Quesiti da risolvere:
1. Nel post sulla destra italiana, che cosa dice di poter immaginare chi parla quando chiude gli occhi?
2. Trascrivi dal post sulla destra italiana il brano che comincia con le parole contenenti "Ecco siamo qui" e termina con "ci ha preceduto.".

Testo dell'esercizio:
■ ■ ■ ■ ■

Post n°71 pubblicato il 11 Luglio 2011 da ag.tolentino

E’ molto bello ritrovarsi qui, in questo luogo che per molti di noi ha qualcosa a che fare con il concetto di casa. E’ bello e gravoso allo stesso tempo. Perché se chiudo gli occhi posso immaginare i volti, le battaglie, le speranze, le sofferenze, le vittorie e le sconfitte che sono passati da questo piazzale, e hanno fatto la storia della destra italiana. Bello e gravoso perché oggi è come se gli occhi di tutte le persone che hanno costruito quel percorso fossero puntati su di noi, e si aspettassero una risposta chiara e definitiva alla domanda: c’è ancora spazio per noi nella vicenda politica italiana? E come si interpreta e si rilancia questa nostra identità, nel popolo della libertà e nel centrodestra?

 

Ecco siamo qui per rispondere a queste domande. Siamo qui per dire che niente è finito, e per riannodare il filo di una grande storia nazionale. Ancora ricca di uomini, di donne, di giovani, di passione e di buone idee. Certo il tempo passa e si cambia. Come è giusto che sia. Ma si può interpretare meglio la modernità senza dimenticare le radici del nostro impegno. Siamo figli del nostro tempo e siamo eredi di una tradizione nei confronti della quale abbiamo delle responsabilità. Prima fra tutte quella di rendere fiero chi ci ha preceduto.

■ ■ ■ ■ ■

[Testo estratto da ciascuna pagina]
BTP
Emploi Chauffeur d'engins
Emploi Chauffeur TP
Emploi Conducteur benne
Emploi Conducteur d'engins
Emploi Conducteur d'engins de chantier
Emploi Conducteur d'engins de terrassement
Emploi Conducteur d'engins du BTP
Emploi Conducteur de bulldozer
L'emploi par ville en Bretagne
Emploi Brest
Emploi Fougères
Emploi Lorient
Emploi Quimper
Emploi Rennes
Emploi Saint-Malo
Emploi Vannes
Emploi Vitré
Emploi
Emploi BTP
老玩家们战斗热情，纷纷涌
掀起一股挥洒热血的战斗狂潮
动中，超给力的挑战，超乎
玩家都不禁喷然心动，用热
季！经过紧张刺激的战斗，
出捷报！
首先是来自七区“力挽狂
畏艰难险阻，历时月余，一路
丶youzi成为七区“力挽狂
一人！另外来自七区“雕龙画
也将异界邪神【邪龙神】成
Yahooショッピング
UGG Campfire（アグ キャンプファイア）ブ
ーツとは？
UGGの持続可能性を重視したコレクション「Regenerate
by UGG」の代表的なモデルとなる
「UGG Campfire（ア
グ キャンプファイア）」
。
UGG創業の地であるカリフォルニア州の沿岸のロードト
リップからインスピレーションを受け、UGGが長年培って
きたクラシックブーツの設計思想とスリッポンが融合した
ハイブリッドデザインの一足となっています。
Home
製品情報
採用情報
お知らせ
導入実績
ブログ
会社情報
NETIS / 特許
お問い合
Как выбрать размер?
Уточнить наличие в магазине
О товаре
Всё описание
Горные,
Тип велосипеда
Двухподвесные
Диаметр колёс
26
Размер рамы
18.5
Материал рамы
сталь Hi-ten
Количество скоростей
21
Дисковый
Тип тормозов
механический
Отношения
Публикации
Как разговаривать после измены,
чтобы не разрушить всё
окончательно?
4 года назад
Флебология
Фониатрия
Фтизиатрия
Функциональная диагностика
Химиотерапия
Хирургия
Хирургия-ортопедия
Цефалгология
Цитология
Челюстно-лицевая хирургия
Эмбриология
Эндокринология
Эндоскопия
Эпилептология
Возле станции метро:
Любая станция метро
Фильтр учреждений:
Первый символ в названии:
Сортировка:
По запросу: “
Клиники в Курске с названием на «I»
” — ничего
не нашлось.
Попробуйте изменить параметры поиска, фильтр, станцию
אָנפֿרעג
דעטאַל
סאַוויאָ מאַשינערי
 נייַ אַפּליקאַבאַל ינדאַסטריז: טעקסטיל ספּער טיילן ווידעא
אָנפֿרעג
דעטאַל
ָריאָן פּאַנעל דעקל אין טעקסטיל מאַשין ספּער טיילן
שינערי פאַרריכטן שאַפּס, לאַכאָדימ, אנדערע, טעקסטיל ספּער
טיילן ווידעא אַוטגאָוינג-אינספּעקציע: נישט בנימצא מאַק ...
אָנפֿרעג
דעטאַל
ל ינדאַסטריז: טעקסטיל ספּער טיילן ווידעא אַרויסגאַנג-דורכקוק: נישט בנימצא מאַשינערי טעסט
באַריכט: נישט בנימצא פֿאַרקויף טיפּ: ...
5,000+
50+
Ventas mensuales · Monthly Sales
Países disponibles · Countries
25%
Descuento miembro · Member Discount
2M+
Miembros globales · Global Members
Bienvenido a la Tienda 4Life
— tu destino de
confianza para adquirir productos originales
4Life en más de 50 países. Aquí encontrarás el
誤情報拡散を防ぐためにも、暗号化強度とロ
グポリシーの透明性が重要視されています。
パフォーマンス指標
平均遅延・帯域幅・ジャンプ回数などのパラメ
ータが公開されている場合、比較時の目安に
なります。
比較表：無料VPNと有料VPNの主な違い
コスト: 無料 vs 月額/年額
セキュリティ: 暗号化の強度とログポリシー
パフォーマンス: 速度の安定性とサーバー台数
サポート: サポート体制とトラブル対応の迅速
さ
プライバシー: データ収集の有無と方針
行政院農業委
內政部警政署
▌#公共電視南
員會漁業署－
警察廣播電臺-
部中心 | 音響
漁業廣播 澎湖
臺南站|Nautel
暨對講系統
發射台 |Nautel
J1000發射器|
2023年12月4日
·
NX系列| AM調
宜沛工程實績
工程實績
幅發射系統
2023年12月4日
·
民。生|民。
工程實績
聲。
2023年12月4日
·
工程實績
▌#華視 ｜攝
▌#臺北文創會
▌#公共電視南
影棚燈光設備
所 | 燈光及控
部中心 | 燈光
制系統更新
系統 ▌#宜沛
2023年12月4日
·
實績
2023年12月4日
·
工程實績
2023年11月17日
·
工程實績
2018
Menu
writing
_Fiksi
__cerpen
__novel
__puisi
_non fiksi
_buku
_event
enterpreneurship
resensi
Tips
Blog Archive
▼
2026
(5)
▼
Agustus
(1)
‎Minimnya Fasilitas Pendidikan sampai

■ ■ ■ ■ ■

Soluzioni dei quesiti:
1. I volti, le battaglie, le speranze, le sofferenze, le vittorie e le sconfitte.

2.
Ecco siamo qui per rispondere a queste domande. Siamo qui per dire che niente è finito, e per riannodare il filo di una grande storia nazionale. Ancora ricca di uomini, di donne, di giovani, di passione e di buone idee. Certo il tempo passa e si cambia. Come è giusto che sia. Ma si può interpretare meglio la modernità senza dimenticare le radici del nostro impegno. Siamo figli del nostro tempo e siamo eredi di una tradizione nei confronti della quale abbiamo delle responsabilità. Prima fra tutte quella di rendere fiero chi ci ha preceduto.